No pictures, please. Output the lines from the start of the data through the line that contains "ccbcb35f32a280e2d0f7bc | + 1 C | ✔ |", both included, exactly as they stand.
EXTRACTED ENTRIES below:
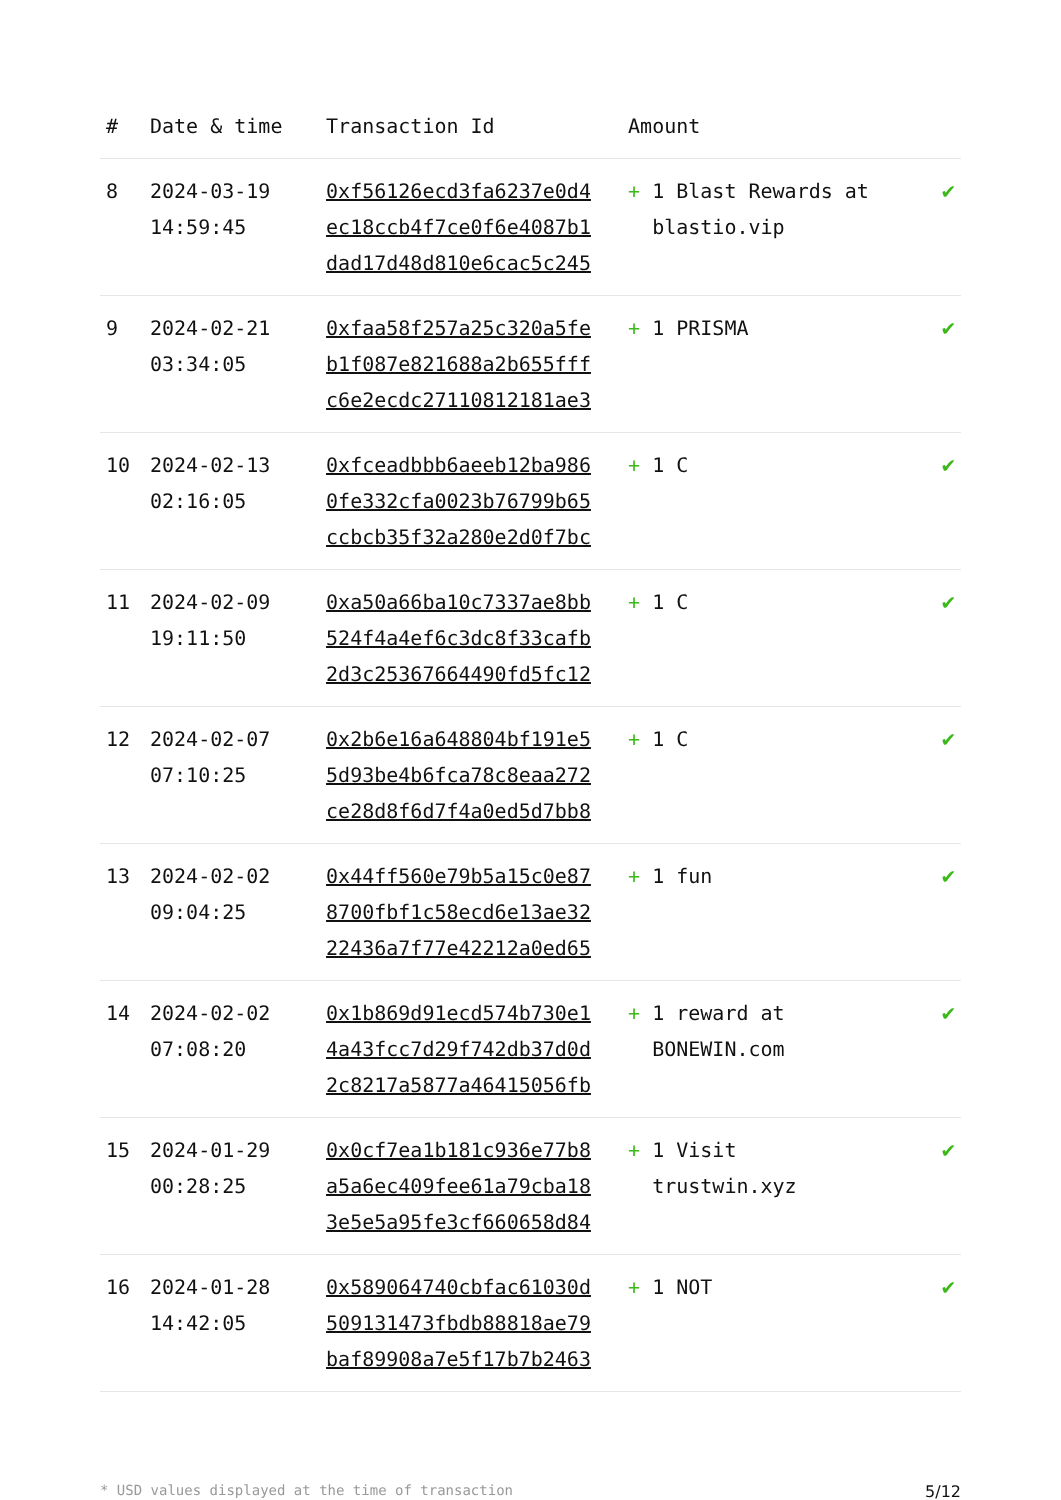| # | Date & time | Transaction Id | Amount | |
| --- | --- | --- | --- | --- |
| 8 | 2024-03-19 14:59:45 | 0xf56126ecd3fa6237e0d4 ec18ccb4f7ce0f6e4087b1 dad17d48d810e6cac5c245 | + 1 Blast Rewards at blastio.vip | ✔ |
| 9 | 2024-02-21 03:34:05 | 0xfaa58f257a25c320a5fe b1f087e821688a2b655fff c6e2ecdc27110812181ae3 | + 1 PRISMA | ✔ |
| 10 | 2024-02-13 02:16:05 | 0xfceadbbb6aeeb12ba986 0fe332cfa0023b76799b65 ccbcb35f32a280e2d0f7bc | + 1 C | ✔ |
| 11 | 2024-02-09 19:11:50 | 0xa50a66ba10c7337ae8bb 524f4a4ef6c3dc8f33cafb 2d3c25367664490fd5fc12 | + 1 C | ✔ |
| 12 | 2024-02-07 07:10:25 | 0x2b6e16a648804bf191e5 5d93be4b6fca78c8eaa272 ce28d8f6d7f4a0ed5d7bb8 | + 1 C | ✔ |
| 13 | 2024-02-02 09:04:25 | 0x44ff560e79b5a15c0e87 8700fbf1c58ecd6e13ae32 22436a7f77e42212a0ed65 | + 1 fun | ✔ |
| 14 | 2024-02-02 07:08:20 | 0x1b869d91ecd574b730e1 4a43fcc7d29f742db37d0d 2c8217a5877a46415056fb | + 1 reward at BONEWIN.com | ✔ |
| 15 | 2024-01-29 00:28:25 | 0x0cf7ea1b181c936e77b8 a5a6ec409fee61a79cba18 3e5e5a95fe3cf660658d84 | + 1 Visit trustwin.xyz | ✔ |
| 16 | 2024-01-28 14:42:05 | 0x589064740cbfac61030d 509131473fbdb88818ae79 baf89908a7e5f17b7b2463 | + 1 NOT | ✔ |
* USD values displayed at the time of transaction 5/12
End of EXTRACTED ENTRIES.
**ANSWER BELOW**
| # | Date & time | Transaction Id | Amount | |
| --- | --- | --- | --- | --- |
| 8 | 2024-03-19 14:59:45 | 0xf56126ecd3fa6237e0d4 ec18ccb4f7ce0f6e4087b1 dad17d48d810e6cac5c245 | + 1 Blast Rewards at blastio.vip | ✔ |
| 9 | 2024-02-21 03:34:05 | 0xfaa58f257a25c320a5fe b1f087e821688a2b655fff c6e2ecdc27110812181ae3 | + 1 PRISMA | ✔ |
| 10 | 2024-02-13 02:16:05 | 0xfceadbbb6aeeb12ba986 0fe332cfa0023b76799b65 ccbcb35f32a280e2d0f7bc | + 1 C | ✔ |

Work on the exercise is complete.